Brothers, my heart’s desire and prayer to God for them is that they may be saved. Romans 10: 1

It was Paul’s desire and prayer for the church to grow; the same Paul that some wanted to keep out of the church; the same Paul that had a different process of growth that the rest of the Apostles. It was this Paul that had a burning desire to do everything he could to bring about Church growth and be pleasing in the sight of God.

And it was because of the work of Paul and his allowance of God to work through him that we can read with joy passages like the following:

Those who accepted his message were baptized, and about three thousand were added to their number that day. Praising God and enjoying the favor of all the people. And the Lord added to their number daily those who were being saved. Acts 2:41,47

But many of the people who heard their message believed it, so that the number of believers totaled about five thousand men, not counting women and children. Acts 4:4

More and more men and women believed in the Lord and were added to the group of believers. Acts 5:14

So the churches were strengthened in their faith and grew daily in numbers. Acts 16:5

Growth was normal for the early church, because it was a healthy church. Notice again I did not say a perfect church but a healthy church.

I was in a discussion a few weeks ago about a church in Alabama that has experienced some wonderful growth over the past 8 years. And instead of rejoicing about the expansion of the Kingdom, and the Souls that are being added to the Lord’s Church I was told, "They’re growing so much. They’ve got to be doing something wrong."

It is a sad statement to me that we have become so abnormal, if we ever got to normal, we would seem abnormal. Shouldn’t it be more biblical to ask, "If we are not growing, could there be something wrong?

I have asked you time and time again do you want to the church to grow? And you have said yes, and your elders have said yes. But now we must ask ourselves do I want any more people? How many? What kind?

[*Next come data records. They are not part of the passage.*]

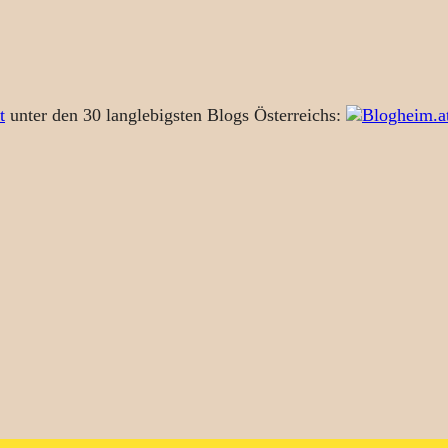
t
unter den 30 langlebigsten Blogs Österreichs:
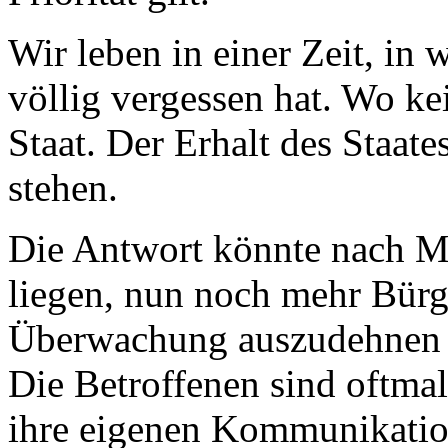
Wir leben in einer Zeit, in w
völlig vergessen hat. Wo kei
Staat. Der Erhalt des Staates
stehen.
Die Antwort könnte nach Ma
liegen, nun noch mehr Bürge
Überwachung auszudehnen u
Die Betroffenen sind oftmals
ihre eigenen Kommunikatio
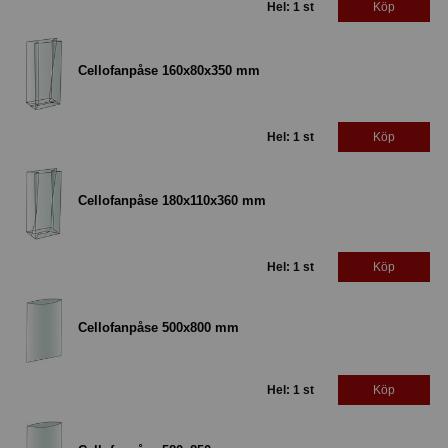
Hel: 1 st
Köp
Cellofanpåse 160x80x350 mm
Hel: 1 st
Köp
Cellofanpåse 180x110x360 mm
Hel: 1 st
Köp
Cellofanpåse 500x800 mm
Hel: 1 st
Köp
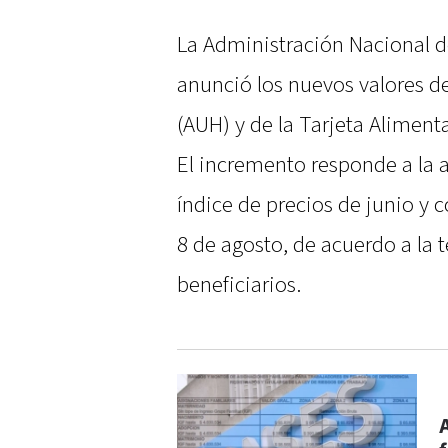
La Administración Nacional d
anunció los nuevos valores de
(AUH) y de la Tarjeta Aliment
El incremento responde a la 
índice de precios de junio y 
8 de agosto, de acuerdo a la 
beneficiarios.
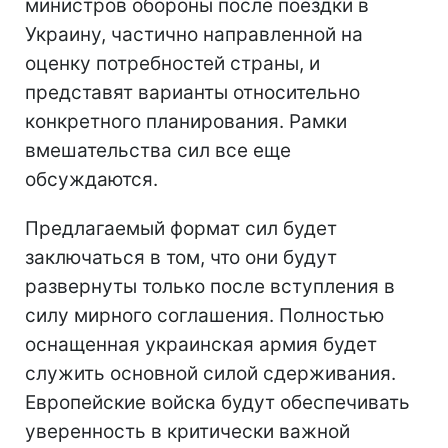
министров обороны после поездки в
Украину, частично направленной на
оценку потребностей страны, и
представят варианты относительно
конкретного планирования. Рамки
вмешательства сил все еще
обсуждаются.
Предлагаемый формат сил будет
заключаться в том, что они будут
развернуты только после вступления в
силу мирного соглашения. Полностью
оснащенная украинская армия будет
служить основной силой сдерживания.
Европейские войска будут обеспечивать
уверенность в критически важной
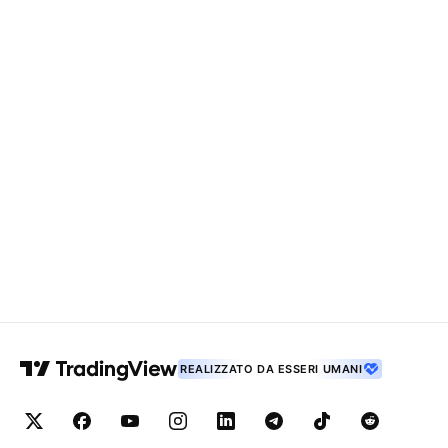
REALIZZATO DA ESSERI UMANI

Then Jesus said, "Come to me, all of you who are weary and carry heavy burdens, and I will give you rest. Take my yoke upon you. Let me teach you, because I am humble and gentle, and you will find rest for your souls. For my yoke fits perfectly, and the burden I give you is light." Matthew 11:28-30

Do you know someone burdened with sin? If so then God wants them added to the church are you willing to cooperate?

The Spirit and the bride say, "Come!" Let the one who hears this say, "Come!" Let whoever is thirsty come; whoever wishes may have the water of life as a free gift. Revelation 22: 17

Do you know someone who needs to drink of the water of life? Are you willing to take the time to lead them to the fountain?

How will you cooperate with God?

What is your response to God’s call?

The very life of this church depends on you? Tonight do you need to lay aside every weight, and sin which clings so closely, and run with endurance the race that is set before us,.

Tonight you can lay it at the cross. If you have a need will you come while we stand and sing.